The Cost of Brain Surgery: Awake vs Asleep Craniotomy for Perirolandic Region Tumors

Neurosurgery 81:307–314, 2017

Cost effectiveness has become an important factor in the health care system, requiring surgeons to improve efficacy of procedures while reducing costs. An awake craniotomy (AC) with direct cortical stimulation (DCS) presents one method to resect eloquent region tumors; however, some authors assert that this procedure is an expensive alternative to surgery under general anesthesia (GA) with neuromonitoring.

OBJECTIVE: To evaluate the cost effectiveness and clinical outcomes between AC and GA patients.

METHODS: Retrospective analysis of a cohort of 17 patients with perirolandic gliomas who underwent an AC with DCS were case-control matched with 23 patients with perirolandic gliomas who underwent surgery under GA with neuromonitoring (ie, motor-evoked potentials, somatosensory-evoked potentials, phase reversal).
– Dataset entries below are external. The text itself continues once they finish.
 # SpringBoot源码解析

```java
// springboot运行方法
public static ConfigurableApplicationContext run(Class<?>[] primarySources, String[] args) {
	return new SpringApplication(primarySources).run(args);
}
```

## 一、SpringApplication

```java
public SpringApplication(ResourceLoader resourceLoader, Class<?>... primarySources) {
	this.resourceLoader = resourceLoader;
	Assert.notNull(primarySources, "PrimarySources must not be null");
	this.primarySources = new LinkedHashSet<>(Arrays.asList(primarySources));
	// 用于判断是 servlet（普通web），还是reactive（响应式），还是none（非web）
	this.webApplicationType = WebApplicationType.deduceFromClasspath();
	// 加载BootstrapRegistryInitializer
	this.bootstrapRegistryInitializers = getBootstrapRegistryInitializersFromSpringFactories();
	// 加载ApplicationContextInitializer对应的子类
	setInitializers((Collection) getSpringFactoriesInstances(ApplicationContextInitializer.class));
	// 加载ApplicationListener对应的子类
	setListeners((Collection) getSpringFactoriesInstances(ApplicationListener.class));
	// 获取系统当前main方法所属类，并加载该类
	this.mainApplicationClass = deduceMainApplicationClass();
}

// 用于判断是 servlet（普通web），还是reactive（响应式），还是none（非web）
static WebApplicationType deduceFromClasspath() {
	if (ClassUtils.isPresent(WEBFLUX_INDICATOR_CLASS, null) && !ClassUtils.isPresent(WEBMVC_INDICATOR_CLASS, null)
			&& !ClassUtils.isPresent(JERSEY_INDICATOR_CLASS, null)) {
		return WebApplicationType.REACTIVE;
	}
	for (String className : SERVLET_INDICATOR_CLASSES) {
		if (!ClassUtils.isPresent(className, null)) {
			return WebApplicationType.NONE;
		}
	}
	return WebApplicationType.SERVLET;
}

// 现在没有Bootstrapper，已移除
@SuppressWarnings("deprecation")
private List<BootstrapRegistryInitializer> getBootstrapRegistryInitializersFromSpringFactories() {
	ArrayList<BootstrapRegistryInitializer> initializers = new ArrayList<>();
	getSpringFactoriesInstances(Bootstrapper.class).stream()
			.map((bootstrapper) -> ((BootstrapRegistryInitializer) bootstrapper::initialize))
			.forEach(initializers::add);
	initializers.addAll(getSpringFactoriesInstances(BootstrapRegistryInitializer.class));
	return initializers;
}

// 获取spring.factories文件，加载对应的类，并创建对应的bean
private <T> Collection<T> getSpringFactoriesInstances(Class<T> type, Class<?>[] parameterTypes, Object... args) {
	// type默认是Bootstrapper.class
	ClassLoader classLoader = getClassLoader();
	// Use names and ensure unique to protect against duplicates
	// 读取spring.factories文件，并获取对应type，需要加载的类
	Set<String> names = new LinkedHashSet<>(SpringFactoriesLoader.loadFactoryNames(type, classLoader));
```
Inpatient costs, qualityadjusted life years (QALY), extent of resection, and neurological outcome were compared between the groups.

RESULTS: Total inpatient expense per patient was $34 804 in the AC group and $46 798 in the GA group (P = .046). QALY score for the AC group was 0.97 and 0.47 for the GA group (P = .041). The incremental cost per QALY for the AC group was $82 720 less than the GA group. Postoperative Karnofsky performance status was 91.8 in the AC group and 81.3 in the GA group (P=.047). Length of hospitalization was 4.12 days in the AC group and 7.61 days in the GA group (P = .049).

CONCLUSION: The total inpatient costs for awake craniotomies were lower than surgery under GA. This study suggests better cost effectiveness and neurological outcome with awake craniotomies for perirolandic gliomas.